Agradeci escondendo as mãos nos bolsos, ou tentando já que a calça não os tinha. Eu observava atônito, parado no corredor, quando a porta foi aberta e convidaram-me a entrar na sala.

Os técnicos de informática checavam cada parte do equipamento em funcionamento enquanto os matemáticos calculavam a margem de erro e os cientistas estudavam as possibilidades de qualquer alteração intrínseca que pudesse comprometer o experimento.

- Este é Jeon Jungkook, nosso pioneiro!

Pra não dizer cobaia.

Haeun, doutora chefe de pesquisa, introduziu-me com um sorriso orgulhoso e sons de palmas preencheram o local. O que abafou as vozes e sonidos mecânicos provenientes da gama de computadores acumulados no canto esquerdo da sala.

Fiz uma pequena reverência e caminhei em direção à máquina desconhecida quando a doutora movimentou as mãos sugerindo que eu o fizesse.

Assemelhava-se a um aparelho de ressonância magnética porém aparentava ser mais confortável, o que comprovei ao sentar sobre o colchão macio que havia sobre a parte móvel.

- Essa bala aqui -a cientista colocou uma bolinha esverdeada sobre a palma da minha mão- você só vai comê-la quando fecharmos o tubo e iniciarmos o experimento. Caso esteja se perguntando, ela reduz os movimentos peristálticos gradativamente assim como os batimentos cardíacos. Precauções!

Assenti com um movimento de cabeça e deitei sobre o estofado coberto pelo tecido fino esticando os pés. Senti uma movimentação estranha abaixo de mim e constatei que a maca era corrediça, arrastando-me para dentro do grande tubo que uma vez possuindo todos meus membros dentro teve sua porta fechada.

- Mastigue a bala até que ela derreta por completo.

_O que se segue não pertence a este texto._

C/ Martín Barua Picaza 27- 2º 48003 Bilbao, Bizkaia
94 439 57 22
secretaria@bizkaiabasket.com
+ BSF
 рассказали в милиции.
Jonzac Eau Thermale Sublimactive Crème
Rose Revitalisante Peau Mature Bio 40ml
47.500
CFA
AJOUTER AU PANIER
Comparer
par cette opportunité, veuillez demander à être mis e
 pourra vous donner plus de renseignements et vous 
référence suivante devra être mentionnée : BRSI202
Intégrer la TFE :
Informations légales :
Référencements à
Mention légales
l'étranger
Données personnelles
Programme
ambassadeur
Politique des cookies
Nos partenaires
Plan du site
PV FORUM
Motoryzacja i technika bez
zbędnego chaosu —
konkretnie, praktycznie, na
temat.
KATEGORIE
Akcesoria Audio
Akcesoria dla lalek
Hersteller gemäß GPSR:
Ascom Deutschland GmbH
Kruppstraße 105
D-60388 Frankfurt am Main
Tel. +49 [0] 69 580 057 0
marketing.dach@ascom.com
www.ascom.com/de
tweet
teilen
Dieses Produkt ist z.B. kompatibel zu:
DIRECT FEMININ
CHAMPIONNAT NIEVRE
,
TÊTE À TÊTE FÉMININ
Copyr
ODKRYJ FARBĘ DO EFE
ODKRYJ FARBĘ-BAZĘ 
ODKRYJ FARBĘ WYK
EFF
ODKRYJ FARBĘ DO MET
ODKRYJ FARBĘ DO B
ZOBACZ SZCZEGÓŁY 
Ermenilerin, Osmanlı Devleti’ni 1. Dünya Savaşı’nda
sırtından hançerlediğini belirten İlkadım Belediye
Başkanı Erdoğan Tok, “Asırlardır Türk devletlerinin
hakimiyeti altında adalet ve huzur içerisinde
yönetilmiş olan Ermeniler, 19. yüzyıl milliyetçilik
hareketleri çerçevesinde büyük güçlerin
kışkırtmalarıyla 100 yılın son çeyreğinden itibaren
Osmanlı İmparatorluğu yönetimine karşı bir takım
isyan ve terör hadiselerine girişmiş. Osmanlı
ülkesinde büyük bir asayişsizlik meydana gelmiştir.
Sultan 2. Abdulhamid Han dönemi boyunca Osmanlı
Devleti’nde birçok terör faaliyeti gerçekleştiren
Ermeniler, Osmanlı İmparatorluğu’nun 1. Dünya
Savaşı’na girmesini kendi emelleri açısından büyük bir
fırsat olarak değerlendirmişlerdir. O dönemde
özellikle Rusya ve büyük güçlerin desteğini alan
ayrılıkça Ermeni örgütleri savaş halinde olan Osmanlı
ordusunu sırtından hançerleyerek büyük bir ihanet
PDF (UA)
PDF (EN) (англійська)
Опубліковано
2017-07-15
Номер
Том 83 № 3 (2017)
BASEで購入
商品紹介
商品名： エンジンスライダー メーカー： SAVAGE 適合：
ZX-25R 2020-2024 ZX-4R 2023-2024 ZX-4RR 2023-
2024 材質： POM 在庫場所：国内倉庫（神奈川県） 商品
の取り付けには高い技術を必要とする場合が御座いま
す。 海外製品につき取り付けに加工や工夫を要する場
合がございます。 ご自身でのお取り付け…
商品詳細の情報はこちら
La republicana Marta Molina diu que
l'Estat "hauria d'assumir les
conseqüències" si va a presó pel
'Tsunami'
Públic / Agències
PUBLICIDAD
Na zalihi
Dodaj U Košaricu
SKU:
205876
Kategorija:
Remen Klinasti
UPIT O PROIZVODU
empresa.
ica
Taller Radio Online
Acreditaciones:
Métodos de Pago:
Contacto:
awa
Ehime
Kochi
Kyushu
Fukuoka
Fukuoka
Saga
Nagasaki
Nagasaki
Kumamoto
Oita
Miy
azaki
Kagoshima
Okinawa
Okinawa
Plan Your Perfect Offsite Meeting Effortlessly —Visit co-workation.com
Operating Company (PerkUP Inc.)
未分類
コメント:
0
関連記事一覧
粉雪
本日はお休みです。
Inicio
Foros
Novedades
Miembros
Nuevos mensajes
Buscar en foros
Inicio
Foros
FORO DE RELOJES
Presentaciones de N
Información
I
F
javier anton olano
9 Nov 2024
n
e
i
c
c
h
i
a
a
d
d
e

Mantenha a respiração calma e controlada. -fiz conforme instruído e senti meu corpo amolecer imediatamente.

Um microfone portátil foi ligado e após o teste um discurso proferido pelo professor Kim TaeHwan -como ele mesmo havia se apresentado- foi transmitido aparentemente em uma rede de escala internacional.

Dizia-se que viagens no tempo eram impossíveis, utópicas. Mesmo quando cientistas excepcionais como Einstein e Hawking provaram com argumentos físicos que com uma tecnologia adequada seria possível.

Hoje eu e minha equipe estamos aqui para provar após anos de pesquisa e desenvolvimento que uma viagem espaço-temporal não é uma utopia, mas sim real e atingível.

A partir da dilatação do tempo pela velocidade, tem início hoje, dia vinte e cinco de setembro de dois mil e cinquenta, o experimento Time skip: um salto para a humanidade.

- Caso dê certo, -uma voz diferente disse agora ressoando por dentro do cilindro- o prazo estipulado para que você volte é daqui há mais ou menos um mês.

- E como vou voltar se eu for para o passado ou alguma forma de realidade alternativa que não possua tecnologia?

Na realidade, eu estava impressionado sobre eles conseguirem me ouvir do lado de fora quando eu mesmo não conseguia escutar minha própria voz por causa da sonorização interna.

- Se você sobreviver, da mesma forma que veio. A máquina possui um rádio acoplado e quando o mesmo piscar, significa que o equipamento entrará em curto em torno de trinta minutos. Que seria o tempo ideal para você voltar à máquina.

Um solavanco puxou-me para baixo e eu pude sentir as extremidades do cilindro conectarem-se a uma estrutura aparentemente maior e de ferro ao julgar pelo som. As vibrações constantes deram origem a uma turbulência que indicou uma possível movimentação futura.

E em questão de segundos me tornei um viajante do tempo.